Rendered images with source text:
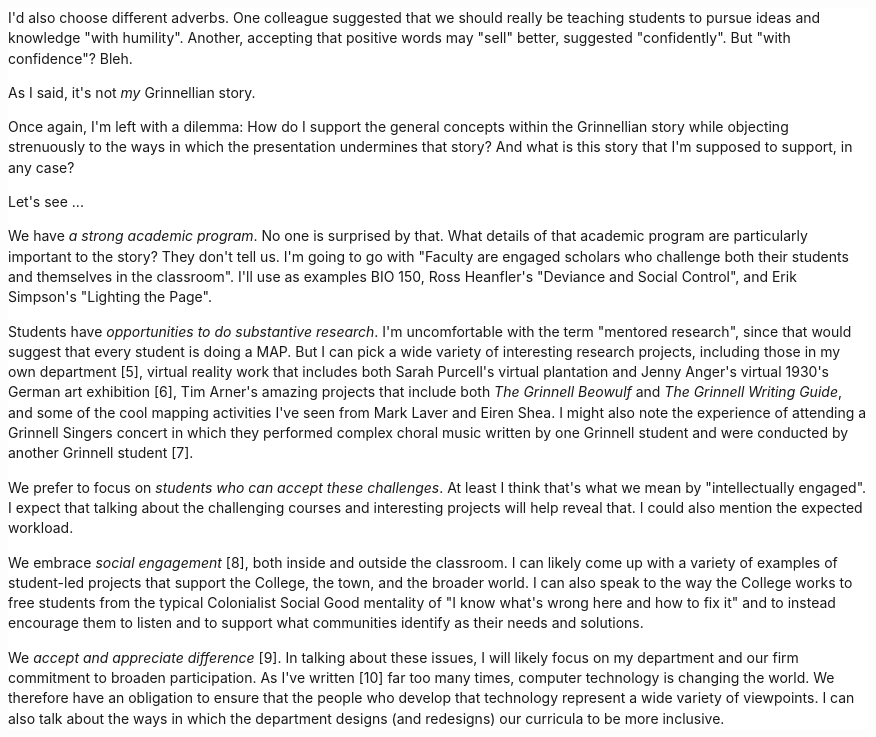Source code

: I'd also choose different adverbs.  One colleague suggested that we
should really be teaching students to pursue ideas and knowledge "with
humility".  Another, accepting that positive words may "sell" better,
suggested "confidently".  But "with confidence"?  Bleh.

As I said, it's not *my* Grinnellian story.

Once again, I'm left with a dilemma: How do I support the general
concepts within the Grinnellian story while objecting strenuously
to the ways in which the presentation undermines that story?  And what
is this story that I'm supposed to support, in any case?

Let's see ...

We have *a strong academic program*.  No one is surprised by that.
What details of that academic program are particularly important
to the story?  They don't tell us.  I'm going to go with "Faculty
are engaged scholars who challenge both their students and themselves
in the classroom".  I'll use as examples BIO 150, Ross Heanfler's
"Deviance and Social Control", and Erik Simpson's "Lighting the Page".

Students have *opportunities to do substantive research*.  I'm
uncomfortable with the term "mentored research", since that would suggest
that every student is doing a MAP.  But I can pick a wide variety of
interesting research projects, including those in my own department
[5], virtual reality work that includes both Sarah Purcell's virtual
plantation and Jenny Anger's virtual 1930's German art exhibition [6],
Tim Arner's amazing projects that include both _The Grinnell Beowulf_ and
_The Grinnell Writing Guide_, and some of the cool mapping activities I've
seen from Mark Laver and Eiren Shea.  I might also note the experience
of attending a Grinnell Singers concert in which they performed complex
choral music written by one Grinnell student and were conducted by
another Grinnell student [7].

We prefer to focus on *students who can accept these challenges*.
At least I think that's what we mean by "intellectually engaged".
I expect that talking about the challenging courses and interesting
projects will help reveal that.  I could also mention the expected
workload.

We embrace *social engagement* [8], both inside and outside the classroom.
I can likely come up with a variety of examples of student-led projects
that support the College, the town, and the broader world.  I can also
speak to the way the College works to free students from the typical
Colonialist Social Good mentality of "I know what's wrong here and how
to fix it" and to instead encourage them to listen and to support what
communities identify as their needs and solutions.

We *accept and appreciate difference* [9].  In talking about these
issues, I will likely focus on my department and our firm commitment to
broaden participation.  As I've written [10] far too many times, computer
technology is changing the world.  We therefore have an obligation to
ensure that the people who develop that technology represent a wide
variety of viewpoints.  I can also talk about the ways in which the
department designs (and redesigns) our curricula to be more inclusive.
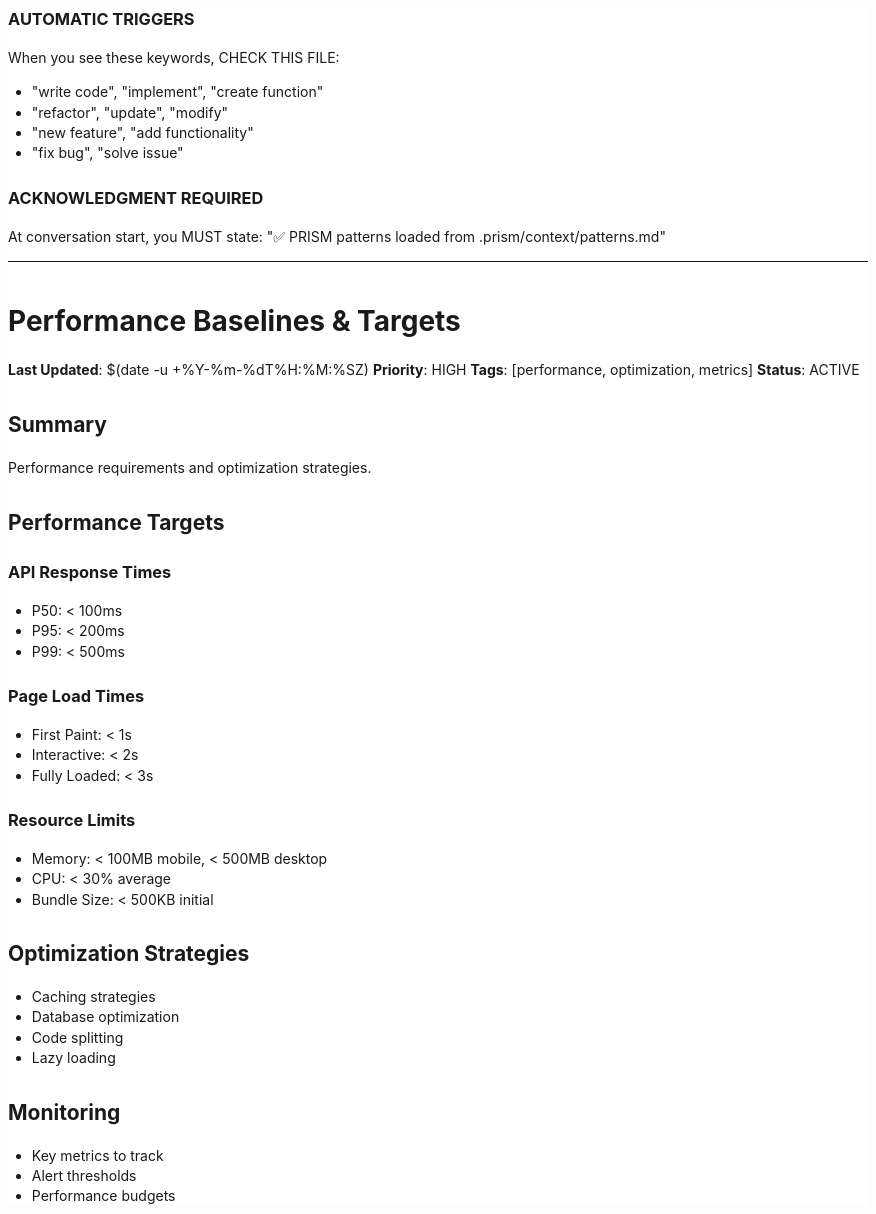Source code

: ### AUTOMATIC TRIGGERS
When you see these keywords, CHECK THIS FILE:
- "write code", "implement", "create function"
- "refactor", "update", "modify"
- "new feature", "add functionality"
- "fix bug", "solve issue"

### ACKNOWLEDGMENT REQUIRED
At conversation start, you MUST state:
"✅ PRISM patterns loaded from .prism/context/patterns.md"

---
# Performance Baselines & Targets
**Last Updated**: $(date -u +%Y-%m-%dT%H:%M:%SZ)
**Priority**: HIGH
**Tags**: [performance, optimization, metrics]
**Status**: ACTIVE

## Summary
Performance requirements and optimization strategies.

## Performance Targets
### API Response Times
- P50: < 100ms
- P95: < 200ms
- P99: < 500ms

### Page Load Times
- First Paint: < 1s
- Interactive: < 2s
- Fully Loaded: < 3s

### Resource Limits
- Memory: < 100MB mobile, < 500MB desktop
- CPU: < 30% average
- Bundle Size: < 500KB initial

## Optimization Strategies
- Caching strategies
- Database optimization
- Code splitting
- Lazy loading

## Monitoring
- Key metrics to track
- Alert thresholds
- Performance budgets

**Problem details:**
Reply with an exact copy of the lines running from the one containing "- First Paint: < 1s" through the end of the entries above, both ends included.

**Written answer:**
- First Paint: < 1s
- Interactive: < 2s
- Fully Loaded: < 3s

### Resource Limits
- Memory: < 100MB mobile, < 500MB desktop
- CPU: < 30% average
- Bundle Size: < 500KB initial

## Optimization Strategies
- Caching strategies
- Database optimization
- Code splitting
- Lazy loading

## Monitoring
- Key metrics to track
- Alert thresholds
- Performance budgets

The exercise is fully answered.